Minister of Tourism and Antiquities
- In office 2012–2012
- Monarch: Abdullah II of Jordan
- Prime Minister: Fayez Tarawneh

Minister of Tourism and Antiquities and Minister of Environment
- In office 2012–2013
- Monarch: Abdullah II of Jordan
- Prime Minister: Abdullah Ensour

Minister of Environment
- In office 2018–2020
- Monarch: Abdullah II of Jordan
- Prime Minister: Omar Razzaz

Minister of Tourism and Antiquities
- In office 2020 – 22 December 2022
- Monarch: Abdullah II of Jordan
- Prime Minister: Bisher Khasawneh
- Succeeded by: Makram Mustafa Queisi

Personal details
- Education: Brigham Young University (M.A International Relations)

= Nayef Al-Fayez =

Jordanian politician

Nayef Himiedi Al-Fayez is a Jordanian politician.
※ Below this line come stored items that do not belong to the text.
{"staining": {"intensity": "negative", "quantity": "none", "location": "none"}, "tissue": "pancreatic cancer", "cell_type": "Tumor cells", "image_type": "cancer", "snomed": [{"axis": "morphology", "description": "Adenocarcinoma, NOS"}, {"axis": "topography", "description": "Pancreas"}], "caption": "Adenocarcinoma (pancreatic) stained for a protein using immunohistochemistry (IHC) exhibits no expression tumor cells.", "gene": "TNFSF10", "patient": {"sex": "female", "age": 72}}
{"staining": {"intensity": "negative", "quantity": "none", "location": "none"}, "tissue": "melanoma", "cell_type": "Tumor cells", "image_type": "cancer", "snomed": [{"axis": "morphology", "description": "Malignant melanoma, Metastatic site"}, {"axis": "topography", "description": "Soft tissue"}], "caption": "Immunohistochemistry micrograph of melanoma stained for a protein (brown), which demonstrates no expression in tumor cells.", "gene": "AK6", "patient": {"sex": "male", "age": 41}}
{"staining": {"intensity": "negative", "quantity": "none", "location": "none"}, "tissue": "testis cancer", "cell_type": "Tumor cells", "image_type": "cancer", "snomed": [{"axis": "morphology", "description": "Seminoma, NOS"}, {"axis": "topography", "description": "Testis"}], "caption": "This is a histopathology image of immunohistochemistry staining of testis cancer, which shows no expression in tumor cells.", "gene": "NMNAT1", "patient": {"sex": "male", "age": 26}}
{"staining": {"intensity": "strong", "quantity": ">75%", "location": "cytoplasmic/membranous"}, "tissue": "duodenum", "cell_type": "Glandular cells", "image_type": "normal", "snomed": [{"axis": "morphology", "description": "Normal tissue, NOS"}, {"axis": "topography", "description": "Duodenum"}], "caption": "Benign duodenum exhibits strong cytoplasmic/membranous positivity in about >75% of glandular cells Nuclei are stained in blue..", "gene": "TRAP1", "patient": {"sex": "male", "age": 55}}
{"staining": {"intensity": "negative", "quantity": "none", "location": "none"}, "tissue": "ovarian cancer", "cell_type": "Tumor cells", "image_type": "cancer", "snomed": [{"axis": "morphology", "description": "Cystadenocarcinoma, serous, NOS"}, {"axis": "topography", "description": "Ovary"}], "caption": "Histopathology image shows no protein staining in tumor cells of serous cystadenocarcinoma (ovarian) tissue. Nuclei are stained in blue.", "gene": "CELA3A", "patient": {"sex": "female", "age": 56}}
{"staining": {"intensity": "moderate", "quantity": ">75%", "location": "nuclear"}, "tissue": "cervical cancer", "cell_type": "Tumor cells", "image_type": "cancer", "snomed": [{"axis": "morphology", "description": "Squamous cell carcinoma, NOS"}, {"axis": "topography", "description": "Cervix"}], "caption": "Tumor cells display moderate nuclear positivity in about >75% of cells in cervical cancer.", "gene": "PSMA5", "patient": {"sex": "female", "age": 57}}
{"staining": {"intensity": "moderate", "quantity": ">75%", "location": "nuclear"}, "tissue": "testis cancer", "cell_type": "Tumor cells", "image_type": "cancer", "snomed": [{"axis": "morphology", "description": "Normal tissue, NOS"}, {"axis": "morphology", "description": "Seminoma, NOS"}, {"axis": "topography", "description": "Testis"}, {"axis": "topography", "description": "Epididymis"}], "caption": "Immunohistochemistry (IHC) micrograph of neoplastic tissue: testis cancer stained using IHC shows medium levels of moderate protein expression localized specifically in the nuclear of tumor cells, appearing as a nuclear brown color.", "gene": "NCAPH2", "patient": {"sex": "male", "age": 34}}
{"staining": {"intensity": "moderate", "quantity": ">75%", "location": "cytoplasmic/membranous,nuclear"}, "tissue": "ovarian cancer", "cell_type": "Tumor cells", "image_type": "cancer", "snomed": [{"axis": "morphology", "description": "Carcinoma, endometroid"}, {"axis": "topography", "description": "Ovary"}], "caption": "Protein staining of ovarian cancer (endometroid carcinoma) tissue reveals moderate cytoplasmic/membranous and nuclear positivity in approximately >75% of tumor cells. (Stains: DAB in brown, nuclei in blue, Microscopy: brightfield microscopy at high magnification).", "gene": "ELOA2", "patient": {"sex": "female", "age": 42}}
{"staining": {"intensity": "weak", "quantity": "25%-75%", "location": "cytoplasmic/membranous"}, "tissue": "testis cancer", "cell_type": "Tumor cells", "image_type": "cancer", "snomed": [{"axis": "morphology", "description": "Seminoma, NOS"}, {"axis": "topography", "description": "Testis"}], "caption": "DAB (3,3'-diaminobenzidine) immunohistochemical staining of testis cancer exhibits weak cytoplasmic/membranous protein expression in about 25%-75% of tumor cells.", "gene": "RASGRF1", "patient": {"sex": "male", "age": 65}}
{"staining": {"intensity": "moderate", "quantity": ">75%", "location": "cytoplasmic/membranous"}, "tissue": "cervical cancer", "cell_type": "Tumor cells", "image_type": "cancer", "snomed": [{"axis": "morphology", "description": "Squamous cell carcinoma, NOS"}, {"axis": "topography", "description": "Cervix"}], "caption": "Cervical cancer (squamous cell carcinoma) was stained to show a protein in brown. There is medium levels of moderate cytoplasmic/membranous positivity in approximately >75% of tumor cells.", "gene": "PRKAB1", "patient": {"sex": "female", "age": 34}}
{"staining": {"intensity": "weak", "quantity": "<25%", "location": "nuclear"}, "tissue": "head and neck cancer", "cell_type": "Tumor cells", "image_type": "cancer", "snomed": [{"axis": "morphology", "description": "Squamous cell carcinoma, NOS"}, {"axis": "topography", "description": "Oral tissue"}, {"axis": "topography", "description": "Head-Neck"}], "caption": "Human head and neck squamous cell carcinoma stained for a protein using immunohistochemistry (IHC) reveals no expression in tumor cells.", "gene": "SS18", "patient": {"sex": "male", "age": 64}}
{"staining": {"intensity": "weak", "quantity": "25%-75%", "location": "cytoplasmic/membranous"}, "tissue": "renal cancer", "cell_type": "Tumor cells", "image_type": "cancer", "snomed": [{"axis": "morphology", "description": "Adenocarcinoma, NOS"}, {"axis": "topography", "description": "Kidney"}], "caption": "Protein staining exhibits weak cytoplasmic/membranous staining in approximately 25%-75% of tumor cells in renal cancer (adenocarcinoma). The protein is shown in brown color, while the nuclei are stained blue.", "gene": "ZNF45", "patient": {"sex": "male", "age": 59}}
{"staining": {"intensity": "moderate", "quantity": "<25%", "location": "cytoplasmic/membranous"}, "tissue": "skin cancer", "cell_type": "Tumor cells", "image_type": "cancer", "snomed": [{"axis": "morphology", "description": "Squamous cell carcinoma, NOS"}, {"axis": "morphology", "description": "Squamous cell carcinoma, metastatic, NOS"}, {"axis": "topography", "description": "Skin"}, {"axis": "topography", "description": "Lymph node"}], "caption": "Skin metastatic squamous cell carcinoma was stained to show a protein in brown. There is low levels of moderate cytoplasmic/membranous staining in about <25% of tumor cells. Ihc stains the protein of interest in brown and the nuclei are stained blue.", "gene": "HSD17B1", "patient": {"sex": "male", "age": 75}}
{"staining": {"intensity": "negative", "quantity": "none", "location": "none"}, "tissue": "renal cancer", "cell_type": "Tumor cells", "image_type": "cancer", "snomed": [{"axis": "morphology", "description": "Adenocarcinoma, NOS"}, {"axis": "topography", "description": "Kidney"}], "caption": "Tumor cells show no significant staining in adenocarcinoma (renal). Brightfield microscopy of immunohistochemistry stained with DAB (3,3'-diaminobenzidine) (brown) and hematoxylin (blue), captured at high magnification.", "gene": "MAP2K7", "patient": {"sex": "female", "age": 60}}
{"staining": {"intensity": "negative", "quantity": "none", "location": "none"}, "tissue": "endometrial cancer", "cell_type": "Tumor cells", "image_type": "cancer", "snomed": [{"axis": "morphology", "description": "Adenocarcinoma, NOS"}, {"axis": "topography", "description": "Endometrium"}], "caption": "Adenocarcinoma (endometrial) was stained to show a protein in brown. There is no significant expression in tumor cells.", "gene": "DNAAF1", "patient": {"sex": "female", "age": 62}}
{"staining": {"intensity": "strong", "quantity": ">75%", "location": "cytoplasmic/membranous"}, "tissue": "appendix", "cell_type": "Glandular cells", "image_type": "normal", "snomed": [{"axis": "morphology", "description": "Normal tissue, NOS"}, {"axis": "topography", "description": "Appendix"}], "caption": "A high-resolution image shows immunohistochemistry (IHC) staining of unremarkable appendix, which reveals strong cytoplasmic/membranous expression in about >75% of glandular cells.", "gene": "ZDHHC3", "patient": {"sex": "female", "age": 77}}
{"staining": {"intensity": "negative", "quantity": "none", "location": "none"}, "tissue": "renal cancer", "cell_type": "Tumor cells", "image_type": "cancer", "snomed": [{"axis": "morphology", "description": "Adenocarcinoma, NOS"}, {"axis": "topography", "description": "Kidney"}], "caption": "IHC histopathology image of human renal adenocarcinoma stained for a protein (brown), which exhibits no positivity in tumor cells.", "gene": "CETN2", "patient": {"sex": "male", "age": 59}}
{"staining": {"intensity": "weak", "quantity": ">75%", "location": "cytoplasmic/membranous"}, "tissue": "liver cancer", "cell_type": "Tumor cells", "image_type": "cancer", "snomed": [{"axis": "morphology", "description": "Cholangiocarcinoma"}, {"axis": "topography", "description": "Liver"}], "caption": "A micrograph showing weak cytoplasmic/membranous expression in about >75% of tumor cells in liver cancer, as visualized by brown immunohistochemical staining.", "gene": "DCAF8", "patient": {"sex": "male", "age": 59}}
Previously he had held the position of Minister of Tourism and Antiquities in Bishr Al-Khasawneh's government from October 12, 2020 until 22 December 2022.

== Education ==
Nayef Al-Fayez holds a MA in International Relations and a Bachelor of Political Science.

== Career ==
Nayef Al-Fayez held the position of Minister of Tourism and Antiquities and Minister of Environment (2012-2013), Minister of Tourism and Antiquities (2012), Director General of the Tourism Revitalization Authority, and worked as an advisor in the Cabinet, administrative director of the Dead Sea Institute project, and Director of Prince Faisal bin Al Hussein's office.

He held the position of Minister of Environment in the government of Omar Razzaz from June 14, 2018, until his departure from the government team in the first ministerial amendment on October 11, 2018 (less than 100 days after the formation of the government), and the position of Minister of Environment in Hani Al-Mulki's second government from (February 25, 2018 - June 14, 2018).

After taking office in 2020, Nayef Al-Fayez had been working to get the city of Al-Salt to be nominated as a UNESCO World Heritage site, and to secure funding to keep the country's tourism sector afloat during the COVID-19 pandemic; the ministry since the beginning of those efforts have raised and secured 20 million JOD (28.2 millions USD).